Несомненно, №1 если не по порядку, то по значению для всей книги "Живи опасно" — это Александр Проханов. Авангардист-разрушитель и не отдаленного бронзовой патиной вчерашнего, а сегодняшнего апокалиптического дня — сладкий "соловей Генштаба", превращенный самим временем чуть ли не в фашистского стервятника со свастикой на крыльях. Имиджу нарочно не позавидуешь. Или в душе-то все-таки очень позавидуешь?!

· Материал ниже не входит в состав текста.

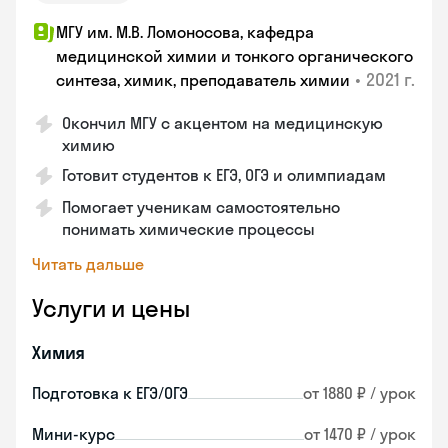
МГУ им. М.В. Ломоносова, кафедра
медицинской химии и тонкого органического
•
2021 г.
синтеза, химик, преподаватель химии
Окончил МГУ с акцентом на медицинскую
химию
Готовит студентов к ЕГЭ, ОГЭ и олимпиадам
Помогает ученикам самостоятельно
понимать химические процессы
Читать дальше
Услуги и цены
Химия
Подготовка к ЕГЭ/ОГЭ
от 1880 ₽ / урок
Мини-курс
от 1470 ₽ / урок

Наша, как либеральная, так и почвенная пресса, дружно считают его художником, исковерканным авангардом. Только так ли уж "исковерканным", если уже сейчас университетское западное литературоведение ставит его вслед за Джеймсом Джойсом, Марселем Прустом, Францем Кафкой и Бертольтом Брехтом. Ничего себе "исковерканный" — да какой литератор не возмечтает в такой элитарный ряд угодить?! Конечно, тесная дружба с политическими спекулянтами — "коллаборационистом-коммунистом" Зюгановым и "национал-большевиком" Лимоновым, на мой личный взгляд, несколько подмочила репутацию Проханова — не сразу отмоешься. Но Проханов недавно набрался отчаянной храбрости и в синагогу на круглый стол по национальному вопросу заявился. Он не боится контактов даже с Дьяволом. Потому что запоминают потомки не личное страшно опасное в некоторых контактах поведение маститого писателя (тем более, что Проханов сам за себя не боится — не в таких переделках в горячих точках по всему миру бывал и жив курилка!), а его книги. А тут с чистой пробой писательской совести у Проханова все всегда в порядке.

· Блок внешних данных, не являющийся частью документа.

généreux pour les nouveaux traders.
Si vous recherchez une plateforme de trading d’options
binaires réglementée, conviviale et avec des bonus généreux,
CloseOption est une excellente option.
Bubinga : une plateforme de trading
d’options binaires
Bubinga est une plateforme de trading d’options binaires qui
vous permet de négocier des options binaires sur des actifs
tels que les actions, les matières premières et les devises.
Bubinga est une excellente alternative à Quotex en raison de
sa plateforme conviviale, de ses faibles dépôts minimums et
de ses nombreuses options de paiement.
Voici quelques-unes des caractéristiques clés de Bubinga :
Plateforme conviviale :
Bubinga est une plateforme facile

Вот и Бондаренко вроде как сразу начинает задевать за живое, эпатировать Проханова. Критик Бондаренко прозаику Проханову, хоть они и ходят в друзьях-соратниках, сразу по своему обыкновению лепит не в бровь, а в глаз: "Я помню, как искал встречи с тобой тот же Вознесенский. Но он тебе чужд и враждебен политически. С другой стороны, тебе тесно и душно в рядах кондовых реалистов, тебе становится скучно на пространстве почвенничества. Ты не воспринимаешь академизм Академии художеств, и с писателями-деревенщиками тебя сближает лишь русское государственничество, борьба за Россию, любовь к Державе. Ты авангардист, но 99% авангардистов — в лагере радикальных разрушителей государства и откровенно презирают Россию. И потому среди них тебе нечего делать. Они тебе ненавистны. Ты государственник и консерватор, но 99% государственников консервативны и в своих литературных и художественных пристрастиях всегда предпочтут Шишкина и Репина Филонову и Татлину. Ты им непонятен как художник, их пугают твои взгляды на искусство. В круге Валентина Распутина ты не свой по художническим взглядам. В круге Владимира Маканина ты не свой по политическим и державным взглядам. Чувствуешь ли ты свое трагическое одиночество? Ощущаешь ли это драматическое, шекспировское раздирающее раздвоение?"

Добавлю к декламации Бондаренко от себя: если бы 60-70-х годах ушедшего советского века в Высокопетровском монастыре в элитарных духоподъемных "Русских клубах" мы могли только представить, что будем передавать "русскую эстафету" Александру Проханову с Владимиром Бондаренко на пару, то мы бы сожгли себя в монастыре, как протопоп Аввакум. Нет, не то, чтобы мы их так не любили или так ненавидели. Я в своих статьях середины 80-х годов, отстаивая, вместо скомпрометированного "социалистического реализма", идею "реального романтизма", неизменно причислял Проханова к нашим надеждам. Но одно дело красивые теории, а другое дело вдруг увидеть Проханова рядом с нами в заповедном "русском клубе". Это тогда казалось совершенно невозможным. Действительно это было бы нечто из "шекспировских страстей".